[[ Exercise input open ]]
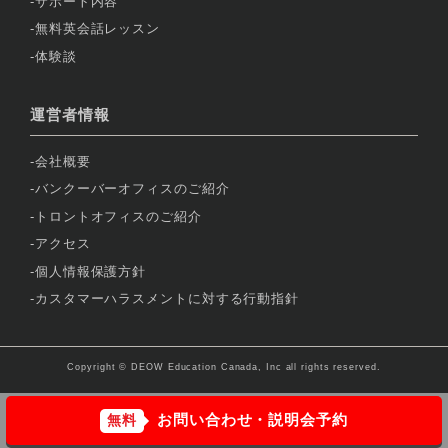
サポート内容
無料英会話レッスン
体験談
運営者情報
会社概要
バンクーバーオフィスのご紹介
トロントオフィスのご紹介
アクセス
個人情報保護方針
カスタマーハラスメントに対する行動指針
Copyright © DEOW Education Canada, Inc all rights reserved.
お問い合わせ・説明会予約
無料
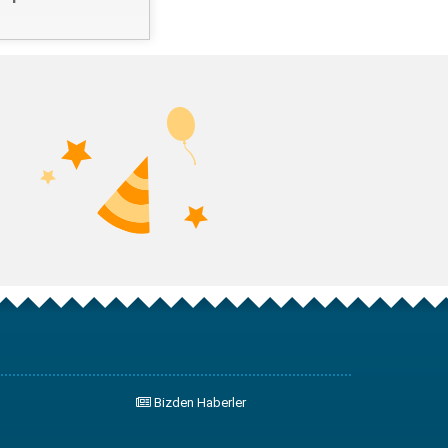
Bizden Haberler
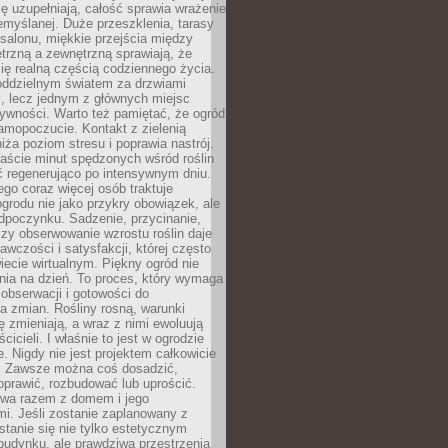
ę uzupełniają, całość sprawia wrażenie
zemyślanej. Duże przeszklenia, tarasy
salonu, miękkie przejścia między
trzną a zewnętrzną sprawiają, że
się realną częścią codziennego życia.
 oddzielnym światem za drzwiami
, lecz jednym z głównych miejsc
ywności. Warto też pamiętać, że ogród
amopoczucie. Kontakt z zielenią
iża poziom stresu i poprawia nastrój.
aście minut spędzonych wśród roślin
ć regenerująco po intensywnym dniu.
ego coraz więcej osób traktuje
ogrodu nie jako przykry obowiązek, ale
dpoczynku. Sadzenie, przycinanie,
zy obserwowanie wzrostu roślin daje
awczości i satysfakcji, której często
iecie wirtualnym. Piękny ogród nie
nia na dzień. To proces, który wymaga
, obserwacji i gotowości do
 zmian. Rośliny rosną, warunki
 zmieniają, a wraz z nimi ewoluują
cicieli. I właśnie to jest w ogrodzie
. Nigdy nie jest projektem całkowicie
 Zawsze można coś dosadzić,
oprawić, rozbudować lub uprościć.
ewa razem z domem i jego
i. Jeśli zostanie zaplanowany z
tanie się nie tylko estetycznym
budynku, ale prawdziwą przestrzenią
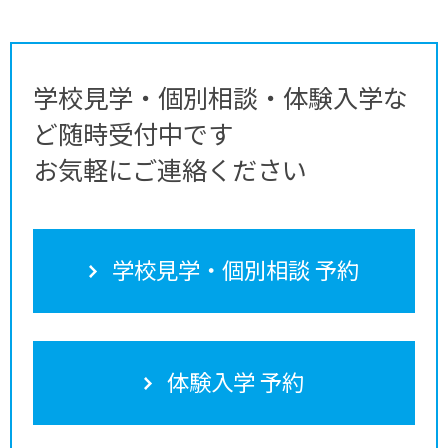
学校見学・個別相談・体験入学な
ど随時受付中です
お気軽にご連絡ください
学校見学・個別相談 予約
体験入学 予約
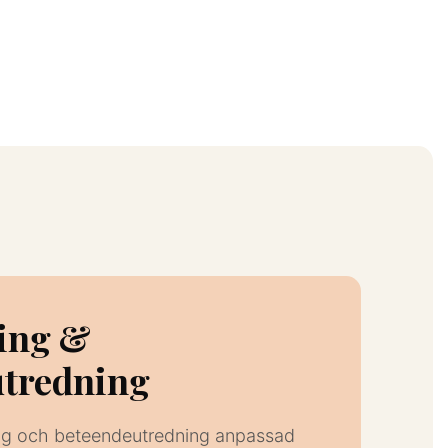
ing &
tredning
ing och beteendeutredning anpassad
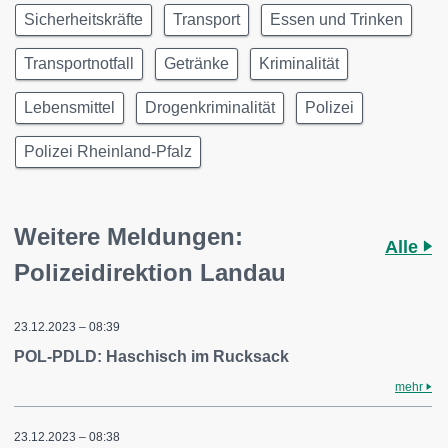
Sicherheitskräfte
Transport
Essen und Trinken
Transportnotfall
Getränke
Kriminalität
Lebensmittel
Drogenkriminalität
Polizei
Polizei Rheinland-Pfalz
Weitere Meldungen:
Alle
Polizeidirektion Landau
23.12.2023 – 08:39
POL-PDLD: Haschisch im Rucksack
mehr
23.12.2023 – 08:38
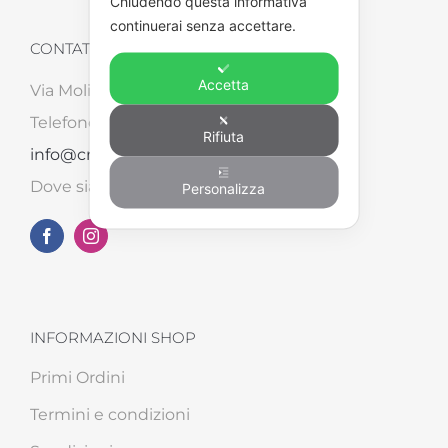
Chiudendo questa informativa
continuerai senza accettare.
CONTATTI
Accetta
Via Molinara, 87/B – 52041 Tegoleto (AR)
Telefono: +39 0575 498562 – Email:
Rifiuta
info@creart2.com
Dove siamo su
Google Maps
Personalizza
INFORMAZIONI SHOP
Primi Ordini
Termini e condizioni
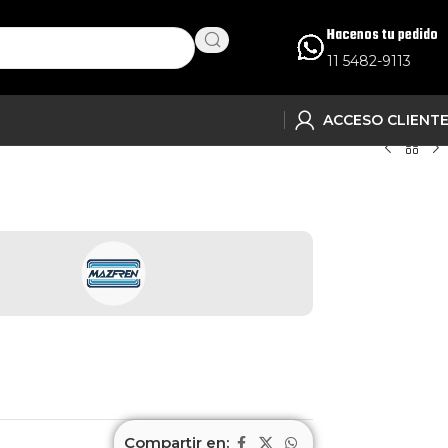
Hacenos tu pedido
11 5482-9113
ACCESO CLIENT
Compartir en:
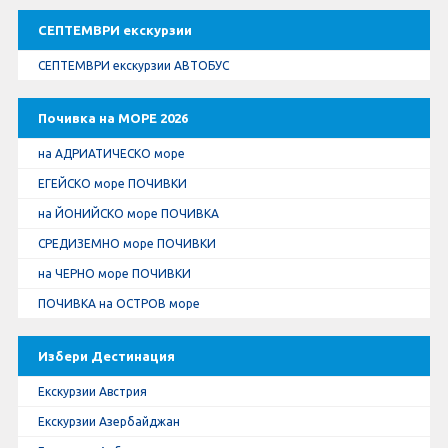
СЕПТЕМВРИ екскурзии
СЕПТЕМВРИ екскурзии АВТОБУС
Почивка на МОРЕ 2026
на АДРИАТИЧЕСКО море
ЕГЕЙСКО море ПОЧИВКИ
на ЙОНИЙСКО море ПОЧИВКА
СРЕДИЗЕМНО море ПОЧИВКИ
на ЧЕРНО море ПОЧИВКИ
ПОЧИВКА на ОСТРОВ море
Избери Дестинация
Екскурзии Австрия
Екскурзии Азербайджан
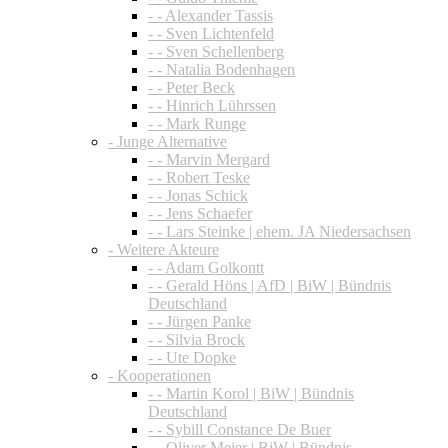
- - Alexander Tassis
- - Sven Lichtenfeld
- - Sven Schellenberg
- - Natalia Bodenhagen
- - Peter Beck
- - Hinrich Lührssen
- - Mark Runge
- Junge Alternative
- - Marvin Mergard
- - Robert Teske
- - Jonas Schick
- - Jens Schaefer
- - Lars Steinke | ehem. JA Niedersachsen
- Weitere Akteure
- - Adam Golkontt
- - Gerald Höns | AfD | BiW | Bündnis
Deutschland
- - Jürgen Panke
- - Silvia Brock
- - Ute Dopke
- Kooperationen
- - Martin Korol | BiW | Bündnis
Deutschland
- - Sybill Constance De Buer
- - Oliver Meier | BiW | Bündnis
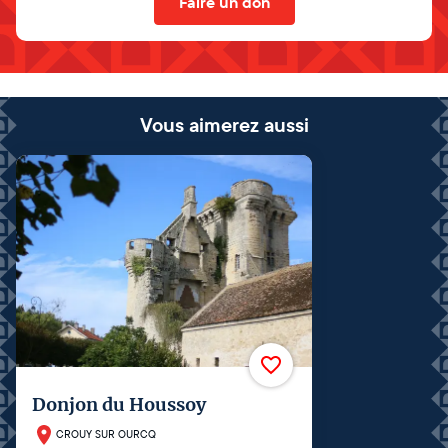
Faire un don
Vous aimerez aussi
Donjon du Houssoy
CROUY SUR OURCQ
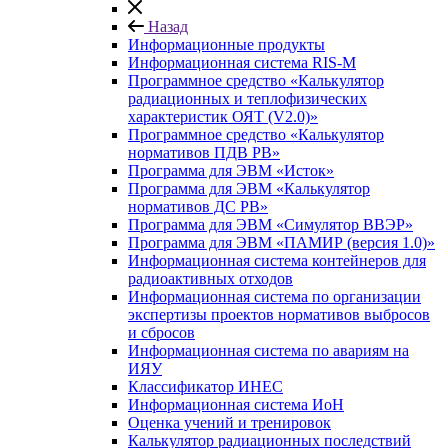
Назад
Информационные продукты
Информационная система RIS-M
Программное средство «Калькулятор
радиационных и теплофизических
характеристик ОЯТ (V2.0)»
Программное средство «Калькулятор
нормативов ПДВ РВ»
Программа для ЭВМ «Исток»
Программа для ЭВМ «Калькулятор
нормативов ДС РВ»
Программа для ЭВМ «Симулятор ВВЭР»
Программа для ЭВМ «ПАМИР (версия 1.0)»
Информационная система контейнеров для
радиоактивных отходов
Информационная система по организации
экспертизы проектов нормативов выбросов
и сбросов
Информационная система по авариям на
ИЯУ
Классификатор ИНЕС
Информационная система ИоН
Оценка учений и тренировок
Калькулятор радиационных последствий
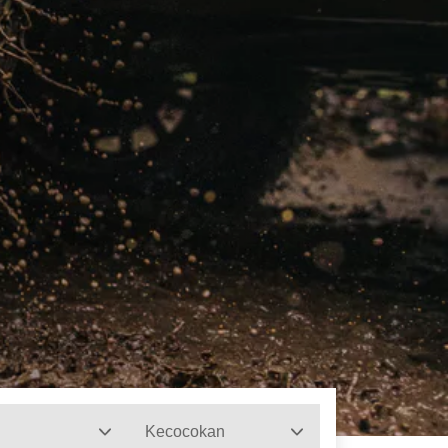
Kecocokan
[[ Exercise input closed ]]
◆ About this task
A single figure is required: the number of lines in the entries above that include the word "радиационных".

◆ Solved problem
2